Herr F. arbeitet nicht auf eigenen Namen und eigene Rechnung, rechnet auch
nicht selbst mit dem Kunden ab, sondern die Arbeiten (…) werden über den Auftraggeber,
zur Abrechnung gebracht. (…)"
Mehr als 70 Prozent der Selbständigen werden in der
IT-Branche über Agenturen eingekauft. Ist es Zufall, dass gleichzeitig der
Druck auf die Selbständigen ITler erhöht wird? Bei näherem Hinsehen, kann man
der Argumentation der Rentenversicherung in diesem Punkt folgen. Der
Selbständige arbeitet nicht direkt für seinen Kunden, sondern ist für den
Kunden seines Auftraggebers tätig. Wie ein Angestellter, der für die Kunden
seines Arbeitgebers tätig ist.
Der Arbeitgeber ist der Vertragspartner des
Kunden. Und eine weitere Ähnlichkeit fällt ins Auge: Die Externen bewerben sich
auf Projektausschreibungen. Die Ähnlichkeit zu dem klassischen
Bewerbungsverfahren ist auffallend.
Einer der Gründe, warum Projektkunden
IT-Selbständige über Agenturen einkaufen ist, sich vor den Folgen der
Scheinselbständigkeit zu schützen. Wird Scheinselbständigkeit festgestellt,
dann wird aus dem Selbständigen ein Arbeitnehmer. Der ehemalige Auftraggeber
wird Arbeitgeber und hat die Beiträge zur Sozialversicherung nachzuzahlen.
Hat
die zu vermittelnde Agentur eine Arbeitnehmerüberlassung, dann wird der
Selbständige Arbeitnehmer der Agentur. Allerdings wurde diese Praxis noch nicht
höchstrichterlich bestätigt und könnte als Gestaltungsmissbrauch angesehen
werden. Hier wiegen sich die Projektkunden in einer falschen Sicherheit. Es
stellt sich die Frage, ob die Tatsache, dass die Selbständigen vermehrt über
Agenturen eingekauft werden, vielleicht sogar ein Mitverursacher für die
zunehmende Problematik ist.
Bezahlung nach Aufwand lässt unternehmerisches Risiko vermissen?
Wenn es darum geht, Argumente für
Scheinselbständigkeit zu finden, ist die DRV ideenreich:
"(…)Als Vergütung
wird eine erfolgsunabhängige Pauschalvergütung in Höhe von XX €/h zuzüglich X
Prozent Mehrwertsteuer gezahlt, die kein Gewinn- oder Verlustrisiko erkennen
lässt. Ein höherer Gewinn kann nur durch Mehrarbeit verwirklicht werden. (…)

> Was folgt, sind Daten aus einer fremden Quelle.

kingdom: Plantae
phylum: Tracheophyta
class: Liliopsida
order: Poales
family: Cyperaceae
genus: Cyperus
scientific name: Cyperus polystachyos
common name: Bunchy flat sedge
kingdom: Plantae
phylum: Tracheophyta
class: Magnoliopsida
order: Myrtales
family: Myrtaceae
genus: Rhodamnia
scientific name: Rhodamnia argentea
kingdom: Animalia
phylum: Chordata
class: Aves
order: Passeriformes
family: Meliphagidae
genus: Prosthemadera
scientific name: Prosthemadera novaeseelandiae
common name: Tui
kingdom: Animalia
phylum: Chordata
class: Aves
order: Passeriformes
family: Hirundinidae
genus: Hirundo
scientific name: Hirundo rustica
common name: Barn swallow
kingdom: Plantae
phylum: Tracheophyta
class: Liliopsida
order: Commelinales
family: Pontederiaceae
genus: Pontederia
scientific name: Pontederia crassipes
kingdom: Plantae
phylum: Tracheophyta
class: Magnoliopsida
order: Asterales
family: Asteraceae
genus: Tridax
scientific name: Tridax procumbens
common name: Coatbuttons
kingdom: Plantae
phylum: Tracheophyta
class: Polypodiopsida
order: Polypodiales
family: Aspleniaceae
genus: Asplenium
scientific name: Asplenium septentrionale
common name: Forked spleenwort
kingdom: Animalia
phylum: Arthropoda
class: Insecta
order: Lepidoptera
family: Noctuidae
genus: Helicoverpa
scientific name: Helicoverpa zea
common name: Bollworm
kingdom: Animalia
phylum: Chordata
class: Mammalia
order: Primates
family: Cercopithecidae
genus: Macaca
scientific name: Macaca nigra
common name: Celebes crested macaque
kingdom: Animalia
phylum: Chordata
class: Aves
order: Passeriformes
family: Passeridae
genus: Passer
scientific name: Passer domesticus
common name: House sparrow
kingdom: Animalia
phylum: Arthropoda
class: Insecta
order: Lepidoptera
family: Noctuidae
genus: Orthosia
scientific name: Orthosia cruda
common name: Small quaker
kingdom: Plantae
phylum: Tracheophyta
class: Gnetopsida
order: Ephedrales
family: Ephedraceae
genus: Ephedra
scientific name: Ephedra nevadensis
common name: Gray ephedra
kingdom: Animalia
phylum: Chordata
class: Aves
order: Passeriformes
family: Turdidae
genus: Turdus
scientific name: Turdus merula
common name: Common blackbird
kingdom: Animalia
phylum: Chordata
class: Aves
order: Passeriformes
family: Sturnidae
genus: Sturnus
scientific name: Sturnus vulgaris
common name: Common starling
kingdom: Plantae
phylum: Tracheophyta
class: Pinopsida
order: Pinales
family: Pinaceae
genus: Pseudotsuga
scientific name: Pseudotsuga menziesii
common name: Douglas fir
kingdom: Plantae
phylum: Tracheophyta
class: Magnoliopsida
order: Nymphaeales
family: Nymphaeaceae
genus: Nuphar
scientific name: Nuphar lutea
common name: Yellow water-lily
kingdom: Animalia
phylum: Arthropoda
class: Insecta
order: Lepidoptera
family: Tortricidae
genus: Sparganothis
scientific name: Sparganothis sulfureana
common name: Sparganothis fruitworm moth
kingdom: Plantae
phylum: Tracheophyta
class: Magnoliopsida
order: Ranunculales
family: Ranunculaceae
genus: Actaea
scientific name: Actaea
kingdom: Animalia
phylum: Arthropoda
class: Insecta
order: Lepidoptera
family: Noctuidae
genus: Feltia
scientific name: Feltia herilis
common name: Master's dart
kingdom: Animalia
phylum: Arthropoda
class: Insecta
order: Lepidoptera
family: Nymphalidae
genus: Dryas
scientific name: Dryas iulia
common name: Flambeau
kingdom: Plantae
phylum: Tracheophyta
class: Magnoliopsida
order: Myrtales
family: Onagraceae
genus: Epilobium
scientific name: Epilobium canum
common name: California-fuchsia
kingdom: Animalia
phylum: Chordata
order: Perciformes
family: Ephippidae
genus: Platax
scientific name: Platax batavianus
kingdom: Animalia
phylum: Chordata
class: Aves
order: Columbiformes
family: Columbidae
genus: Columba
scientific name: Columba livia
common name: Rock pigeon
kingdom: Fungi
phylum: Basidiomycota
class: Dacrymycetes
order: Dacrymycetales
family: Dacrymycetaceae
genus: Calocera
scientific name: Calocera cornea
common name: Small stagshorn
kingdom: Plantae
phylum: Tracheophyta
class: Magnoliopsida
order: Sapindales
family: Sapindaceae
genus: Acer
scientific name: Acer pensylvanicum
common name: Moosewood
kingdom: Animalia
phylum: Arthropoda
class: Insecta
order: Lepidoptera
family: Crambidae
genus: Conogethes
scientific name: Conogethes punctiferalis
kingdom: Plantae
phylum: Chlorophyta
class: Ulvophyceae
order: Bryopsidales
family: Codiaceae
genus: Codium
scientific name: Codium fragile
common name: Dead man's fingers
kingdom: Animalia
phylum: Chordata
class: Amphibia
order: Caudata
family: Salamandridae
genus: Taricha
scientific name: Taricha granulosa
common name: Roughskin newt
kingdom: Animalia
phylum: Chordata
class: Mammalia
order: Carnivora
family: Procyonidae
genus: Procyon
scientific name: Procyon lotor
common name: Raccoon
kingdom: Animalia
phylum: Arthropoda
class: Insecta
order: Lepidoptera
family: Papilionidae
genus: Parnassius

Die Arbeiten werden von dem Auftraggeber anhand zu führender Stundennachweise
kontrolliert beziehungsweise nachgewiesen. (…) Es ist somit kein für eine
selbstständige Tätigkeit typisches Unternehmerrisiko zu erkennen.
Unternehmerrisiko bedeutet auch, für den Einsatz der eigenen Arbeitskraft ein
Entgelt nicht zu erhalten. (…)"
Den Vergleich, den die Rentenversicherung anstellt,
ist nachvollziehbar. Ein Angestellter stellt seine Arbeitskraft für x Stunden
zur Verfügung und bekommt dafür ein Gehalt. Ob und welche Ergebnisse er in
dieser Zeit erreicht hat, ist für die Bezahlung ohne Belang.
Arbeiten vor Ort beim Kunden erhöht das Risiko
Eine interessante Argumentation lautet:
"(…)
Obwohl angeführt wird, dass Herr F. seine Arbeitszeit frei gestalten kann und
ihm zum Arbeitsort keine Weisungen erteilt werden, ist Herr F. weder in der
Disposition der Arbeitszeit noch des Arbeitsortes grundsätzlich frei, denn es
besteht eine tatsächliche Verpflichtung, die übertragenen Aufgaben zu einem
bestimmten Zeitpunkt an einem bestimmten Ort auszuführen. Herr F. hat zwar die
Möglichkeit, die Einzelaufträge abzulehnen, bei Annahme eines Auftrages wird
ihm bezüglich Ort und Zeit jedoch Vorgaben gemacht. (…)"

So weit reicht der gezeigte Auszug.